- [pdf] [supp]
Investigating CLIP Performance for Meta-Data Generation in AD Datasets
Using Machine Learning (ML) models for safety-critical perception tasks in Autonomous Driving (AD) or other domains requires a thorough evaluation of the model performance and the data coverage w.r.t. the intended Operational Design Domain (ODD). However, obtaining the needed per-image semantic meta-data along the relevant dimensions of the ODD for real-world image datasets is non-trivial. Recent advances in self-supervised foundation models, specifically CLIP, suggest that such meta-data could be obtained for real-world images in an automated fashion using zero-shot classification.
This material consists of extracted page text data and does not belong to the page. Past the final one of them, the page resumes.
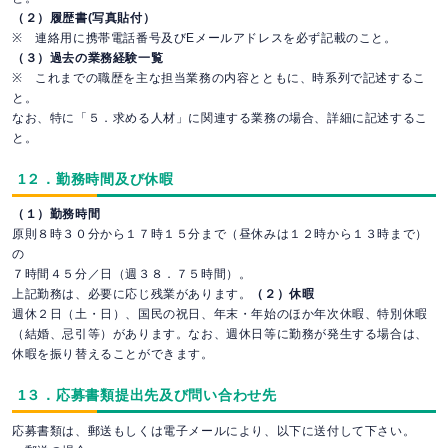
（２）履歴書(写真貼付）
※ 連絡用に携帯電話番号及びEメールアドレスを必ず記載のこと。
（３）過去の業務経験一覧
※ これまでの職歴を主な担当業務の内容とともに、時系列で記述するこ
と。
なお、特に「５．求める人材」に関連する業務の場合、詳細に記述するこ
と。
1２．勤務時間及び休暇
（１）勤務時間
原則８時３０分から１７時１５分まで（昼休みは１２時から１３時まで）
の
７時間４５分／日（週３８．７５時間）。
上記勤務は、必要に応じ残業があります。
（２）休暇
週休２日（土・日）、国民の祝日、年末・年始のほか年次休暇、特別休暇
（結婚、忌引等）があります。なお、週休日等に勤務が発生する場合は、
休暇を振り替えることができます。
1３．応募書類提出先及び問い合わせ先
応募書類は、郵送もしくは電子メールにより、以下に送付して下さい。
While CLIP was already reported to achieve promising performance on tasks such as the recognition of gender or age on facial images, we investigate to which extent less prominent and more fine-grained observables, e.g., presence of accessories such as spectacles or the shirt- or hair-color, can be determined. We provide an analysis of CLIP for generating fine-grained meta-data on three datasets from the AD domain, one of synthetic origin including ground truth, the others being Cityscapes and Railsem19. We also compare with a standard facial dataset where more elaborate attribute annotations are present. To improve the quality of generated meta-data, we additionally extend the ensemble approach of CLIP by a simple noise-suppressing technique.